*** Begin section ***
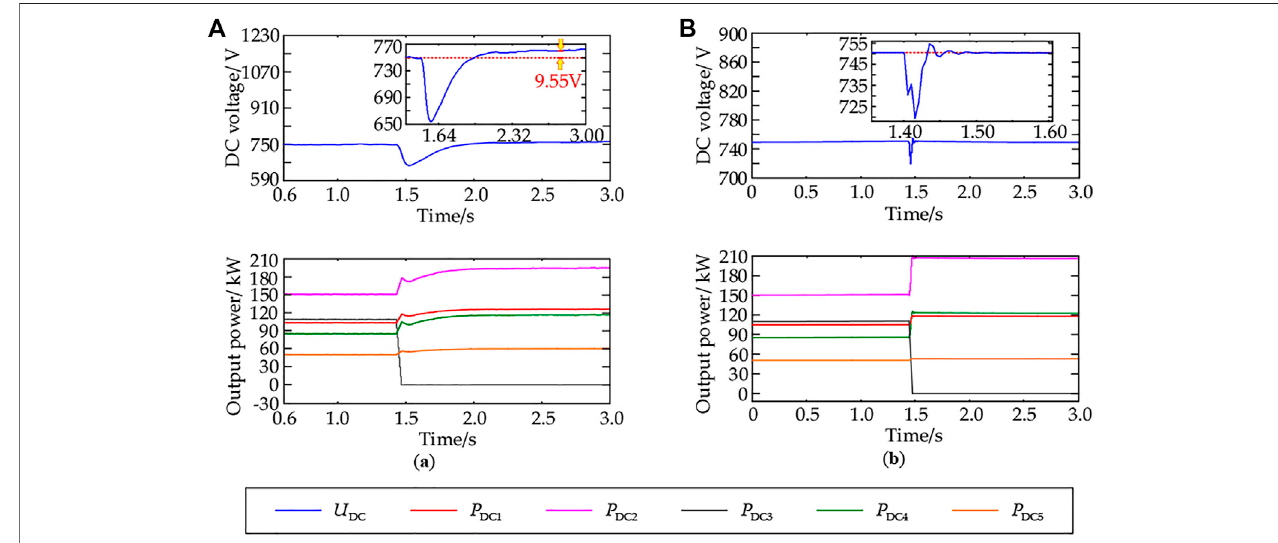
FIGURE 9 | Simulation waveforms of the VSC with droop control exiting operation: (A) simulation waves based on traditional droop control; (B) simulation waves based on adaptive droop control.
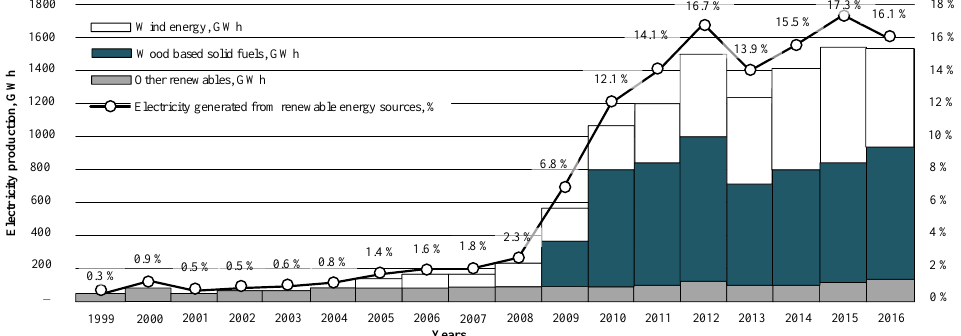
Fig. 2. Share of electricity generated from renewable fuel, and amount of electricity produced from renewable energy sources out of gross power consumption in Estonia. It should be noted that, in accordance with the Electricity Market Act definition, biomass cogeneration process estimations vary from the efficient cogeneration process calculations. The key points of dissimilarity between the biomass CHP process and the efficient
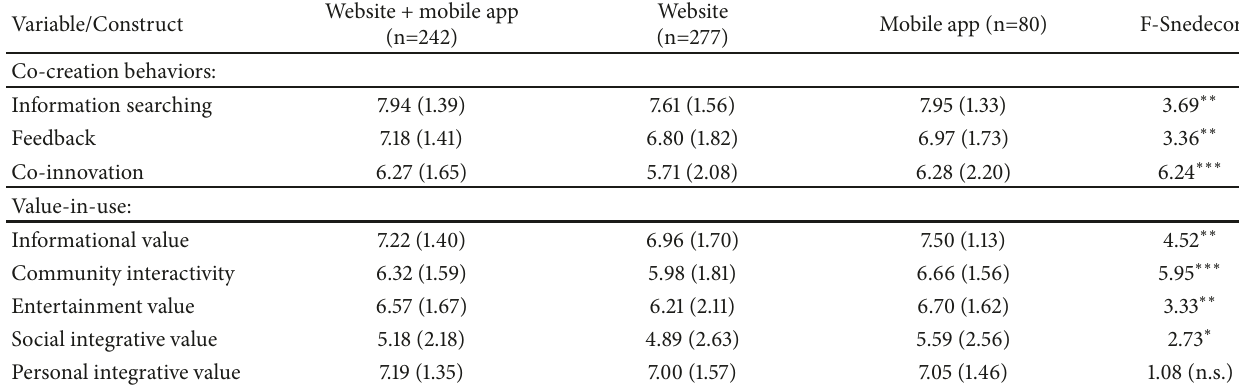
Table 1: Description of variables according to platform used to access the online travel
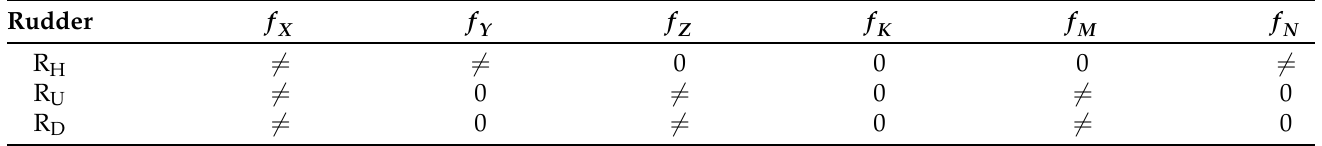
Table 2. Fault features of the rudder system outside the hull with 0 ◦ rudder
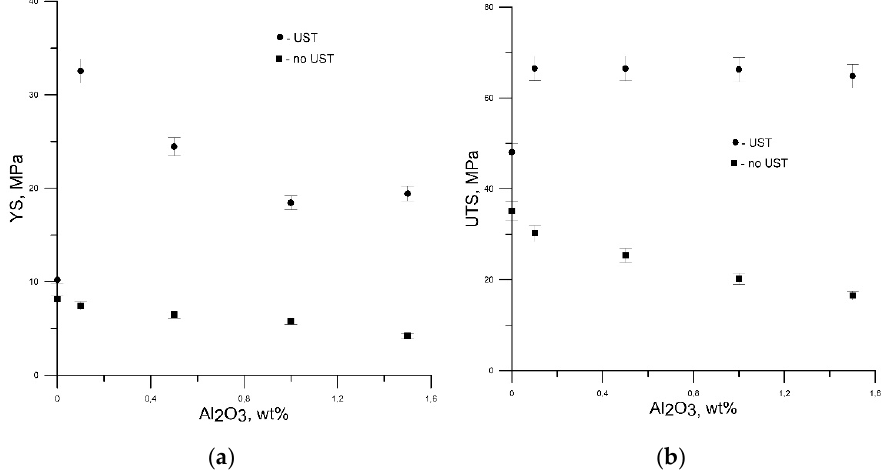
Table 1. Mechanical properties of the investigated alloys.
*** End section ***
*** Begin section ***
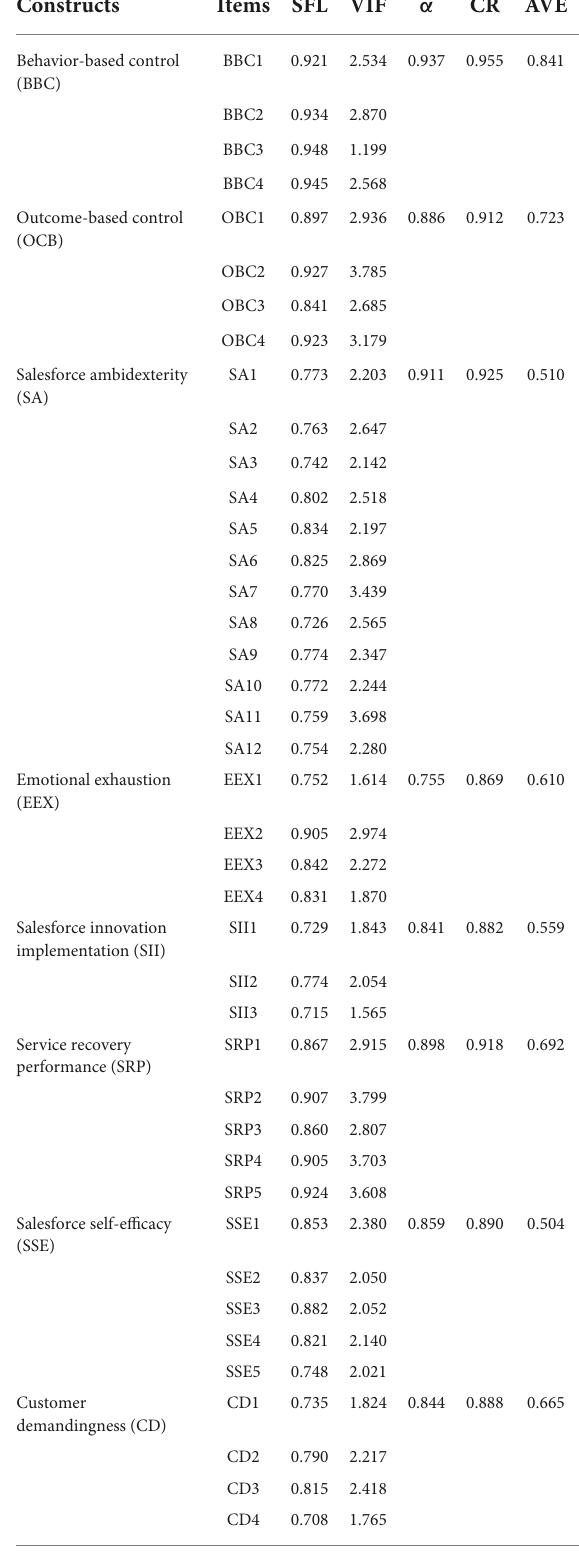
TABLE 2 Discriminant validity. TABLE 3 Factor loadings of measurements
*** End section ***
*** Begin section ***
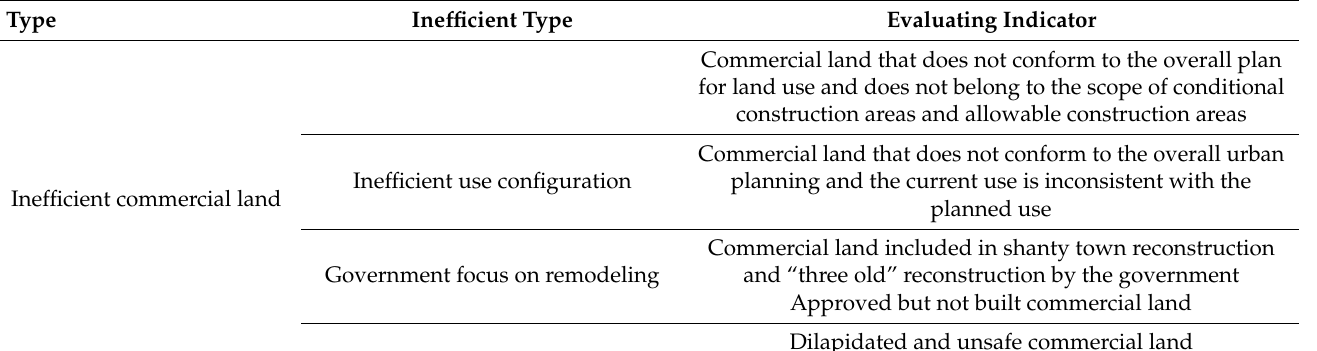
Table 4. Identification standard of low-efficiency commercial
*** End section ***
= Brief =
In the listing above, find the line containing "Fig. 2. Share" and the line containing "Table 1. Mechanical"; print those lines and every line between them exactly, leaving out pictures.

= Solution to this task =
Fig. 2. Share of electricity generated from renewable fuel, and amount of electricity produced from renewable energy sources out of gross power consumption in Estonia. It should be noted that, in accordance with the Electricity Market Act definition, biomass cogeneration process estimations vary from the efficient cogeneration process calculations. The key points of dissimilarity between the biomass CHP process and the efficient
Table 1: Description of variables according to platform used to access the online travel
Table 2. Fault features of the rudder system outside the hull with 0 ◦ rudder
Table 1. Mechanical properties of the investigated alloys.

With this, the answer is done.